PROBLEM =>
Each record is to be printed again precisely as it reads.
(EXTRACTED INFORMATION begins)
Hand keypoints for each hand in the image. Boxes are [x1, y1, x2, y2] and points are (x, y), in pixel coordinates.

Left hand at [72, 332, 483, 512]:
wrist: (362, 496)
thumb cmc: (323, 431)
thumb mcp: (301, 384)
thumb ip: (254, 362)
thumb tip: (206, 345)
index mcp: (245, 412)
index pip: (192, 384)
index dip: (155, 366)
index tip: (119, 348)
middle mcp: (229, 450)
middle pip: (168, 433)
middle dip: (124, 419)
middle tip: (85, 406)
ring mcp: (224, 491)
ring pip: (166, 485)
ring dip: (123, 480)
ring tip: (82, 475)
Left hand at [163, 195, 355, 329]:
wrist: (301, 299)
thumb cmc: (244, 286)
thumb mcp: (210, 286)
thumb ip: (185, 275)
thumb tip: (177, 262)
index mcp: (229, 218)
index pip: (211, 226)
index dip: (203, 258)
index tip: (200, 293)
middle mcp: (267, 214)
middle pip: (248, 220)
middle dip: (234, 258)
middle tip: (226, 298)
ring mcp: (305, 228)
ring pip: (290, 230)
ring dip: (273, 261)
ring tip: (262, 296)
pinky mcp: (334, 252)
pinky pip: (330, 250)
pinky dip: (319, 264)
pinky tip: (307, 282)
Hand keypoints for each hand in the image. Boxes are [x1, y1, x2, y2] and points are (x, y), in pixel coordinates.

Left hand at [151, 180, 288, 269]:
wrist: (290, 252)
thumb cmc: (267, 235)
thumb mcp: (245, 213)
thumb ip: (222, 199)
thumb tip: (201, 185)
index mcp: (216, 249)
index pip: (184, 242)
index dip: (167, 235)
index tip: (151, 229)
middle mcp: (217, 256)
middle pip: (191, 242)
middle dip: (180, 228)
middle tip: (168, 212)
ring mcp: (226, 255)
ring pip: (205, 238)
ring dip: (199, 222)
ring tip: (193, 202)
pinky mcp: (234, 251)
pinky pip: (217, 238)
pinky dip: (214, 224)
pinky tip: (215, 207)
(EXTRACTED INFORMATION ends)
RESULT FOR THIS TASK =>
Hand keypoints for each hand in the image. Boxes are [x1, y1, x2, y2] and points are (x, y), in pixel coordinates.

Left hand at [72, 332, 483, 512]:
wrist: (362, 496)
thumb cmc: (323, 431)
thumb mcp: (301, 384)
thumb ip: (254, 362)
thumb tip: (206, 345)
index mcp: (245, 412)
index pip: (192, 384)
index dip: (155, 366)
index tip: (119, 348)
middle mcp: (229, 450)
middle pip: (168, 433)
middle dip: (124, 419)
middle tip: (85, 406)
ring mcp: (224, 491)
ring pip: (166, 485)
ring dip: (123, 480)
ring tip: (82, 475)
Left hand at [163, 195, 355, 329]:
wrist: (301, 299)
thumb cmc: (244, 286)
thumb mcp: (210, 286)
thumb ip: (185, 275)
thumb tip: (177, 262)
index mcp: (229, 218)
index pip: (211, 226)
index dip: (203, 258)
index tip: (200, 293)
middle mcp: (267, 214)
middle pip: (248, 220)
middle dip: (234, 258)
middle tip: (226, 298)
ring mcp: (305, 228)
ring pip: (290, 230)
ring dip: (273, 261)
ring tip: (262, 296)
pinky mcp: (334, 252)
pinky pip: (330, 250)
pinky dip: (319, 264)
pinky tip: (307, 282)
Hand keypoints for each hand in the image. Boxes are [x1, y1, x2, y2] and points are (x, y), in pixel coordinates.

Left hand at [151, 180, 288, 269]:
wrist: (290, 252)
thumb cmc: (267, 235)
thumb mcp: (245, 213)
thumb ip: (222, 199)
thumb tip: (201, 185)
index mcp: (216, 249)
index pip: (184, 242)
index dip: (167, 235)
index tip: (151, 229)
middle mcp: (217, 256)
middle pip: (191, 242)
middle dip: (180, 228)
middle tip: (168, 212)
ring mcp: (226, 255)
ring pip: (205, 238)
ring dip: (199, 222)
ring tip: (193, 202)
pinky mcp: (234, 251)
pinky pip: (217, 238)
pinky dip: (214, 224)
pinky tip: (215, 207)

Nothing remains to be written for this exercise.